Still, there are cases where faking immutability makes sense. Mostly when you know the function is, in fact, immutable within your scope. Example:

All possible implications on data integrity aside, what is the effect on performance? One might assume declaring a function IMMUTABLE can only be beneficial to performance . Is that so?

Can declaring function volatility IMMUTABLE harm performance?

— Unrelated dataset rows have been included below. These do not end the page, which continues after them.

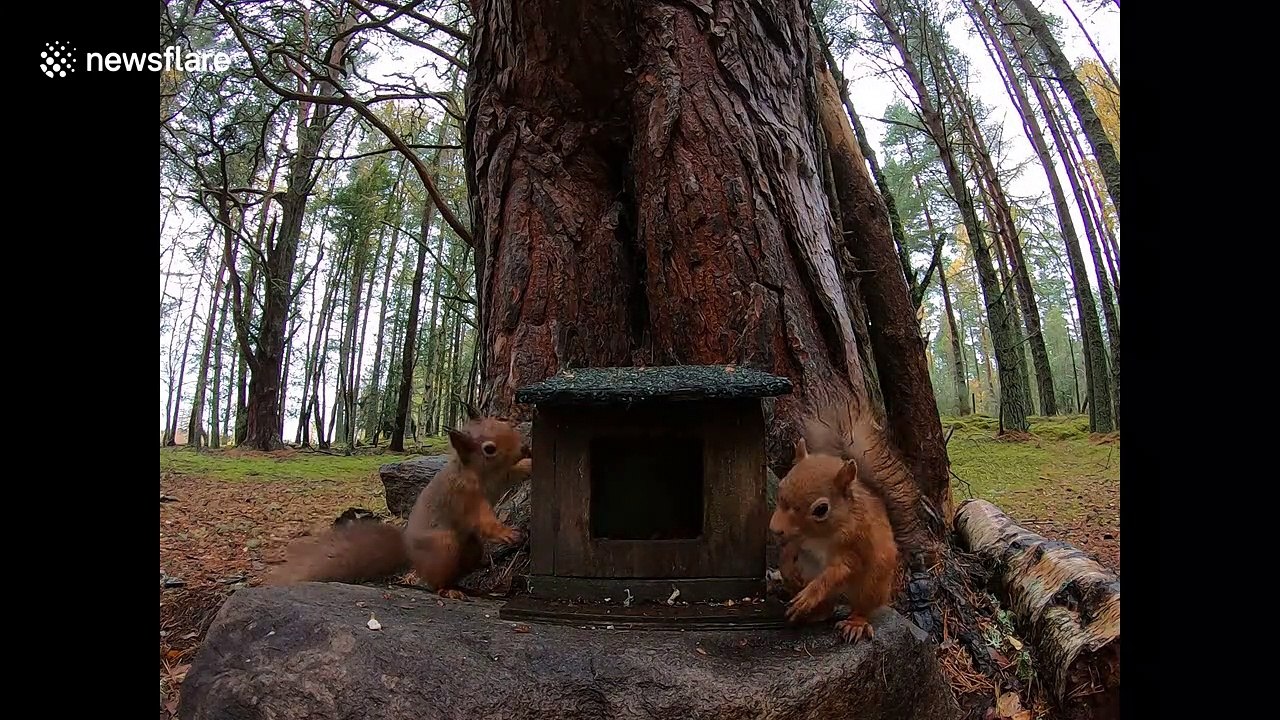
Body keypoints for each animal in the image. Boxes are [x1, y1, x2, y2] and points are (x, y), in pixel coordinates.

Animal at [264, 406, 531, 600]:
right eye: (489, 449)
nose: (524, 447)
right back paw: (448, 590)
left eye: (502, 422)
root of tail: (409, 552)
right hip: (443, 547)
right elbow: (483, 520)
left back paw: (468, 585)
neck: (479, 472)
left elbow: (516, 472)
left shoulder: (503, 476)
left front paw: (531, 462)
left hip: (471, 548)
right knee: (434, 580)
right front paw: (508, 533)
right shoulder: (465, 497)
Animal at [769, 411, 900, 643]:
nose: (774, 529)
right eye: (781, 486)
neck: (818, 536)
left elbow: (838, 570)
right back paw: (809, 613)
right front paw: (785, 565)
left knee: (862, 607)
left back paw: (855, 623)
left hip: (872, 584)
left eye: (821, 509)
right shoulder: (797, 539)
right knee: (827, 608)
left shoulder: (854, 544)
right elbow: (791, 547)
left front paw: (809, 594)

Let's assume current Postgres 10 to narrow it down, but all recent versions are of interest.

Best Answer

Yes, it can harm performance.

Simple SQL functions can be "inlined" in the calling query. Quoting the Postgres Wiki:

SQL functions (i.e. LANGUAGE SQL) will, under certain conditions, have their function bodies inlined into the calling query rather than being invoked directly. This can have substantial performance advantages since the function body becomes exposed to the planner of the calling query, which can apply optimizations such as constant-folding, qual pushdown, and so on.

Bold emphasis mine.

To enforce correctness, there are a number of preconditions. One of them:

if the function is declared IMMUTABLE, then the expression must not invoke any non-immutable function or operator

Meaning, SQL functions using any non-immutable functions but still being declared IMMTUTABLE are excluded from this optimization. Triggered by these related answers on SO, I have been running extensive tests:

Basically comparing these two variants of a simple SQL function (mapping dates to an integer, ignoring the year which doesn't matter for the purpose):

CREATE FUNCTION f_mmdd_tc_s(date) RETURNS int LANGUAGE sql STABLE    AS
$$SELECT to_char($1, 'MMDD')::int$$;

CREATE FUNCTION f_mmdd_tc_i(date) RETURNS int LANGUAGE sql IMMUTABLE AS
$$SELECT to_char($1, 'MMDD')::int$$;  -- cannot be inlined!

The Postgres function to_char() is only STABLE, not IMMUTABLE (all overloaded instances of it - for reasons beyond the scope of this answer). So the second one is fake IMMUTABLE and turns out to be 5x slower in a simple test:

db<>fiddle here

This specific example can be replaced with the equivalent:

CREATE FUNCTION f_mmdd(date) RETURNS int LANGUAGE sql IMMUTABLE AS
$$SELECT (EXTRACT(month FROM $1) * 100 + EXTRACT(day FROM $1))::int$$;

Would seem more expensive with two function calls and more computations. But the IMMUTABLE label is true (plus, the used function is faster and coercing text to integer is more expensive, too).

2x as fast as the faster variant above (10x as fast as the slower). The point being: Use IMMUTABLE functions where possible, then you don't have to "cheat" to begin with.